본문으로 건너뛰기

Train Actions

Train actions provide a base class for building model training workflows. Extend BaseTrainAction to create custom training plugins with automatic dataset handling, checkpoint management, and model uploads.

Overview

BaseTrainAction simplifies training workflows by automatically handling:

  • Dataset export from Synapse
  • Dataset conversion to your target format (YOLO, COCO, etc.)
  • Checkpoint resolution
  • Step orchestration and progress tracking

You only need to set target_format and implement execute().

At a Glance

FeatureDescription
Auto dataset exportAutomatically downloads dataset if dataset in params
Auto conversionConverts to target_format (yolo, coco, etc.)
Checkpoint supportResolved and passed to execute()
Progress trackingBuilt-in step-based progress
CustomizableOverride setup_steps() for full control

Quick Start

The simplest way to create a training action:

from pathlib import Path
from synapse_sdk.plugins.actions.train import BaseTrainAction, BaseTrainParams

class TrainParams(BaseTrainParams):
dataset: int # Dataset is always from Synapse
epochs: int = 100

class TrainAction(BaseTrainAction[TrainParams]):
target_format = 'yolo' # Auto-converts dataset to YOLO format

def execute(self, data_path: Path, checkpoint: dict | None) -> dict:
# data_path: resolved path to dataset.yaml
# checkpoint: resolved checkpoint dict with 'path' and 'category'

model = YOLO(checkpoint['path'] / 'best.pt')
model.train(data=str(data_path), epochs=self.params.epochs)
return {'weights_path': './weights'}

That's it. The SDK handles everything else.

How It Works

When you provide dataset in params:

  1. ExportDatasetStep downloads the dataset from Synapse
  2. ConvertDatasetStep converts it to your target_format
  3. Your execute() receives the resolved data_path and checkpoint

If you provide data_path instead of dataset, steps 1-2 are skipped.

Configuration

target_format

Set the target_format class attribute to specify dataset conversion:

class TrainAction(BaseTrainAction[TrainParams]):
target_format = 'yolo' # Converts to YOLO format with dataset.yaml
FormatDescriptionConfig File
'yolo'YOLO formatdataset.yaml
'coco'COCO JSON formatannotations.json
NoneNo conversion (raw Datamaker)-

execute() Signature

The SDK resolves data path and checkpoint for you:

def execute(self, data_path: Path, checkpoint: dict | None) -> Any:
"""
Args:
data_path: Path to dataset config (e.g., dataset.yaml for YOLO).
Resolved from export/convert steps or params.data_path.
checkpoint: Dict with 'path', 'category', 'id', 'name', or None.
Resolved from params.checkpoint or ctx.checkpoint.

Returns:
Training result (dict or result_model instance).
"""

Params

Extend BaseTrainParams with your training parameters:

from pydantic import Field
from synapse_sdk.plugins.actions.train import BaseTrainParams

class TrainParams(BaseTrainParams):
# Dataset source - always from Synapse
dataset: int = Field(description='Synapse dataset ID')
splits: dict | None = Field(default=None, description='Split definitions')

# Training params
epochs: int = Field(default=100)
batch_size: int = Field(default=16)
learning_rate: float = Field(default=0.001)
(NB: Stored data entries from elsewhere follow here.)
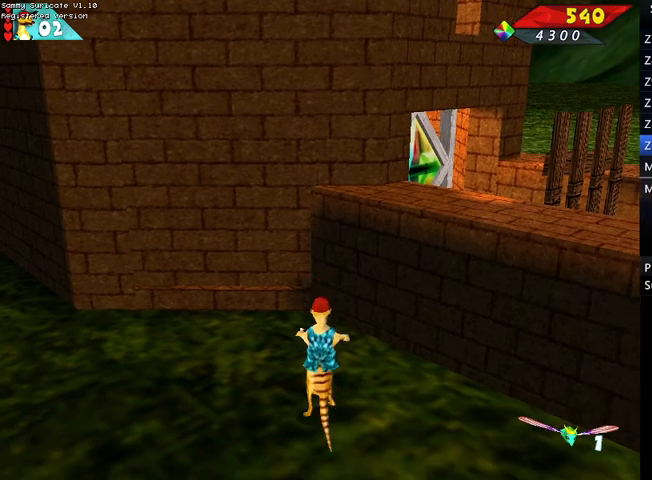
Gameplay with keyboard; each line is a JSON object with the keys held at the frame after it. "events" lists presses ("down") and releases ("up") of "alt", "c", "ctrl", "down", "escape", "f2", "f3", "left", "m", "return", "right", "shift", "space" and "up" between this image and that frame as [ms after this image, input, new state], when the widget could be followed in between. No other keys are recorded. Mouse input is not recorded.
{"keys": [], "events": [[67, "left", "up"], [67, "up", "down"], [133, "right", "down"], [300, "f2", "down"], [367, "up", "up"], [400, "f2", "up"], [467, "right", "up"]]}
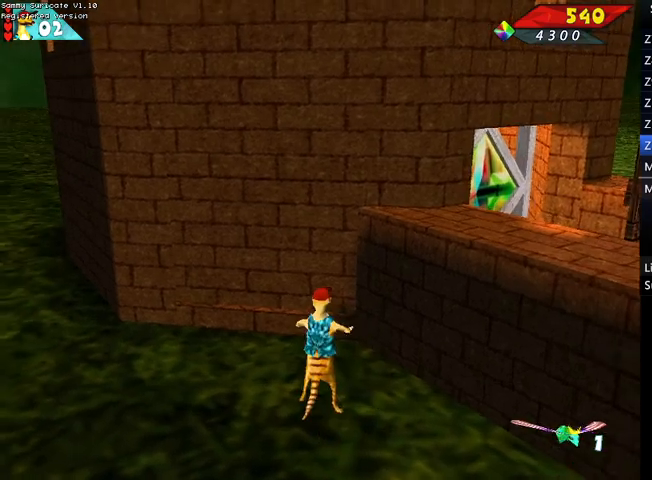
{"keys": ["up"], "events": [[67, "down", "down"], [200, "down", "up"], [367, "up", "down"]]}
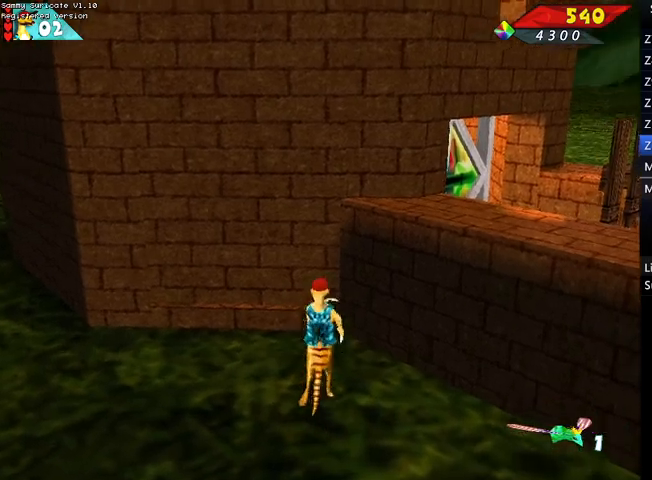
{"keys": ["m", "up"], "events": [[33, "m", "down"], [33, "space", "down"], [100, "m", "up"], [100, "space", "up"], [200, "m", "down"], [300, "m", "up"], [333, "m", "down"], [400, "m", "up"], [500, "m", "down"]]}
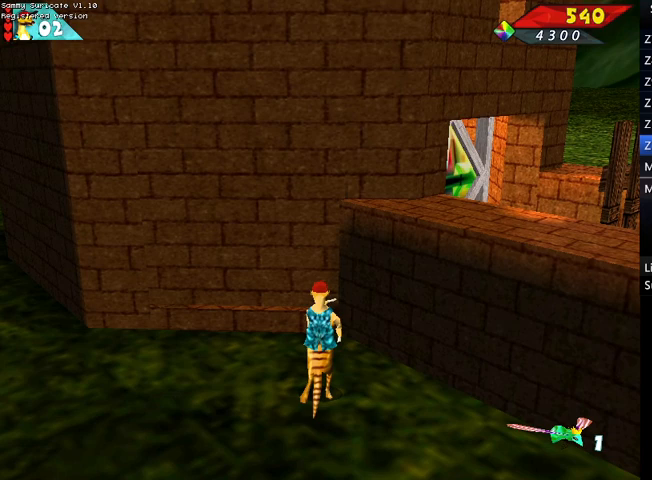
{"keys": ["up"], "events": [[33, "m", "up"], [133, "m", "down"], [167, "m", "up"], [467, "m", "down"], [500, "m", "up"]]}
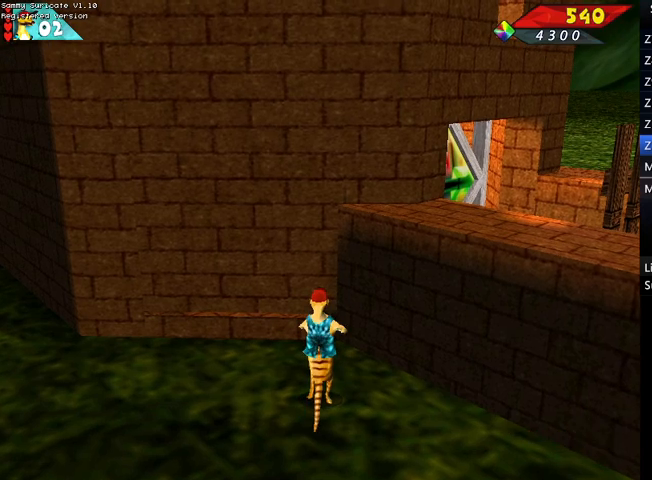
{"keys": ["m", "up"], "events": [[100, "m", "down"], [133, "m", "up"], [233, "m", "down"], [267, "m", "up"], [367, "m", "down"], [433, "m", "up"], [500, "m", "down"]]}
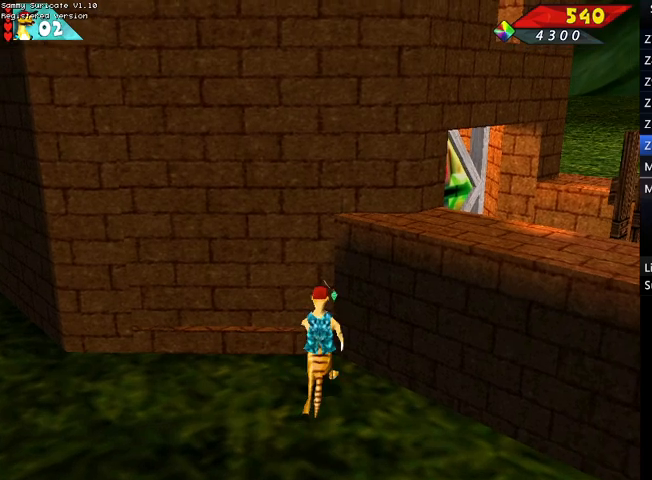
{"keys": ["m", "up"], "events": [[67, "m", "up"], [167, "m", "down"], [200, "m", "up"], [233, "m", "down"], [400, "m", "up"], [433, "m", "down"]]}
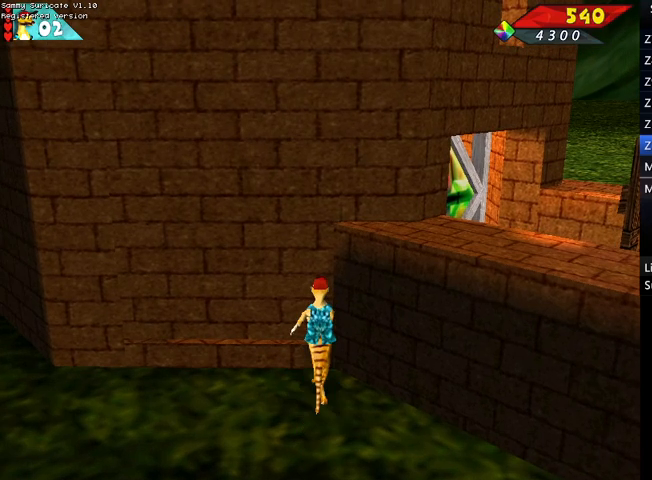
{"keys": [], "events": [[33, "m", "up"], [200, "up", "up"], [367, "f3", "down"], [400, "f3", "up"]]}
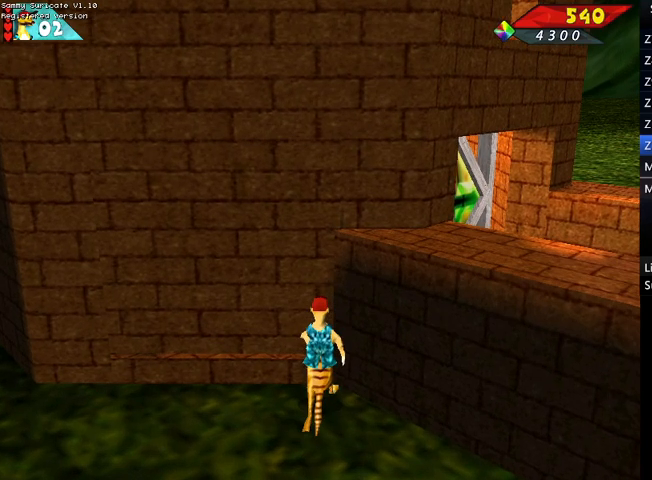
{"keys": [], "events": [[233, "left", "down"], [333, "down", "down"], [333, "left", "up"], [467, "down", "up"]]}
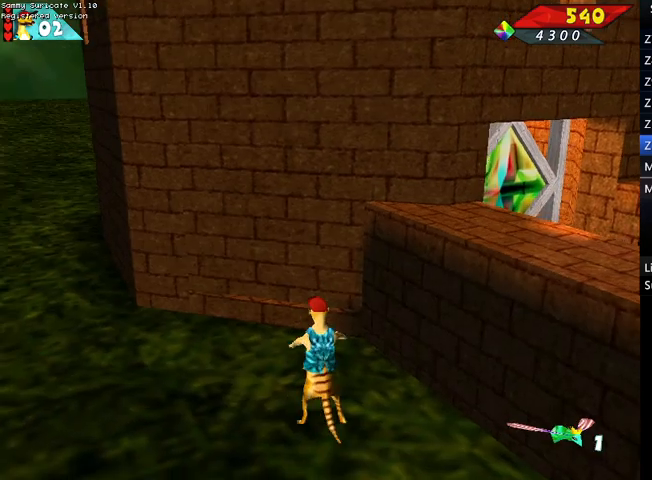
{"keys": ["down"], "events": [[67, "up", "down"], [100, "right", "down"], [233, "up", "up"], [433, "down", "down"], [433, "right", "up"]]}
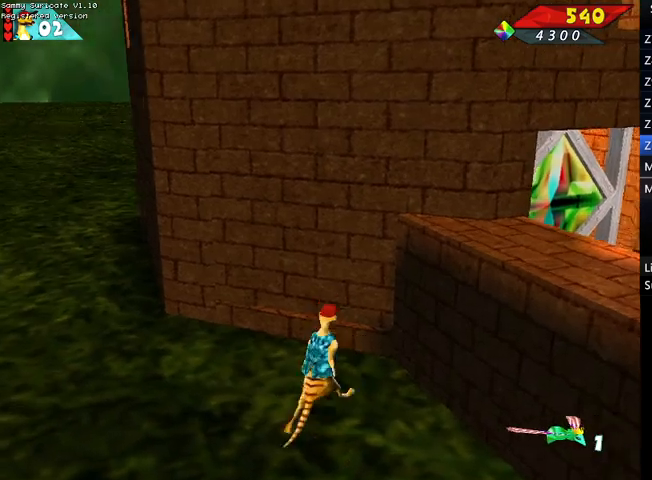
{"keys": ["up"], "events": [[67, "down", "up"], [133, "up", "down"], [200, "up", "up"], [300, "m", "down"], [300, "space", "down"], [367, "up", "down"], [400, "space", "up"], [433, "m", "up"]]}
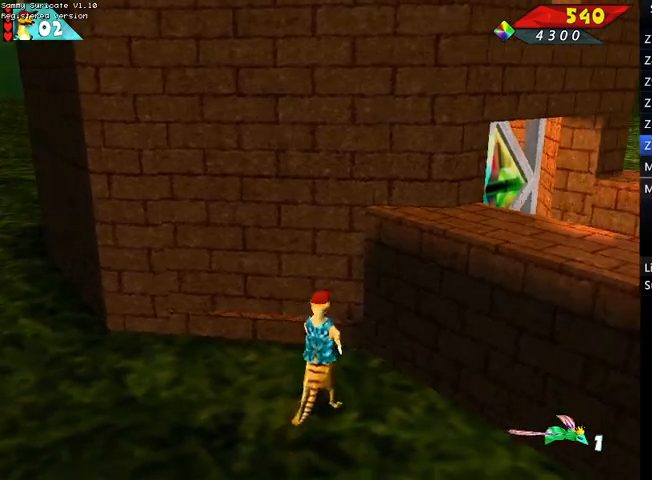
{"keys": ["m", "up"], "events": [[33, "m", "down"], [100, "m", "up"], [133, "m", "down"], [267, "m", "up"], [333, "m", "down"], [400, "m", "up"], [467, "m", "down"]]}
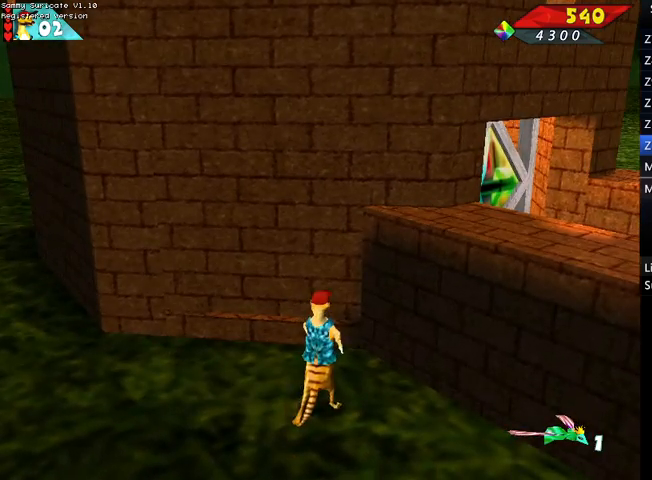
{"keys": ["up"], "events": [[67, "m", "up"], [100, "m", "down"], [200, "m", "up"], [233, "m", "down"], [333, "m", "up"]]}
# checkpoint is inherited from BaseTrainParams

Complete Example

from pathlib import Path
from typing import Any

from pydantic import BaseModel, Field
from synapse_sdk.plugins.actions.train import BaseTrainAction, BaseTrainParams


class TrainParams(BaseTrainParams):
"""YOLO training parameters."""
dataset: int = Field(description='Synapse dataset ID')
splits: dict[str, Any] | None = Field(default=None, description='Split definitions')
epochs: int = Field(default=100, ge=1, le=1000)
batch_size: int = Field(default=16, ge=1)
image_size: int = Field(default=640)


class TrainResult(BaseModel):
"""Training result."""
weights_path: str
final_mAP: float | None = None


class YOLOTrainAction(BaseTrainAction[TrainParams]):
"""YOLO training with auto dataset handling."""

action_name = 'train'
target_format = 'yolo'
result_model = TrainResult

def execute(self, data_path: Path, checkpoint: dict[str, Any] | None) -> TrainResult:
from ultralytics import YOLO

self.autolog('ultralytics') # Enable metric logging

if checkpoint is None:
raise ValueError('Checkpoint required')

# Load model from checkpoint
model = YOLO(checkpoint['path'] / 'best.pt')

# Train
results = model.train(
data=str(data_path),
epochs=self.params.epochs,
batch=self.params.batch_size,
imgsz=self.params.image_size,
)

return TrainResult(
weights_path=str(results.save_dir / 'weights'),
final_mAP=results.results_dict.get('metrics/mAP50-95(B)'),
)

Advanced: Custom Steps

Override setup_steps() when you need full control over the pipeline:

from synapse_sdk.plugins.steps import StepRegistry, ExportDatasetStep, ConvertDatasetStep
from synapse_sdk.plugins.actions.train import TrainContext

class CustomTrainAction(BaseTrainAction[TrainParams]):

def setup_steps(self, registry: StepRegistry[TrainContext]) -> None:
# Custom pipeline - auto-wiring is disabled when you override this
registry.register(ExportDatasetStep())
registry.register(MyCustomPreprocessStep()) # Your custom step
registry.register(ConvertDatasetStep(target_format='yolo'))
registry.register(MyTrainStep()) # Your custom training step

Built-in Steps

The SDK provides reusable steps you can use in custom pipelines:

StepDescription
ExportDatasetStepDownloads dataset from Synapse using dataset
ConvertDatasetStep(target_format)Converts dataset to target format
from synapse_sdk.plugins.steps import ExportDatasetStep, ConvertDatasetStep

# Use in custom setup_steps()
registry.register(ExportDatasetStep())
registry.register(ConvertDatasetStep(target_format='coco'))

Creating Custom Steps

from synapse_sdk.plugins.steps import BaseStep, StepResult
from synapse_sdk.plugins.actions.train import TrainContext

class MyPreprocessStep(BaseStep[TrainContext]):
@property
def name(self) -> str:
return 'preprocess'

@property
def progress_weight(self) -> float:
return 0.1 # 10% of total progress

def execute(self, context: TrainContext) -> StepResult:
# Access dataset from previous step
dataset_path = context.dataset['path']

# Do preprocessing...
processed_path = preprocess(dataset_path)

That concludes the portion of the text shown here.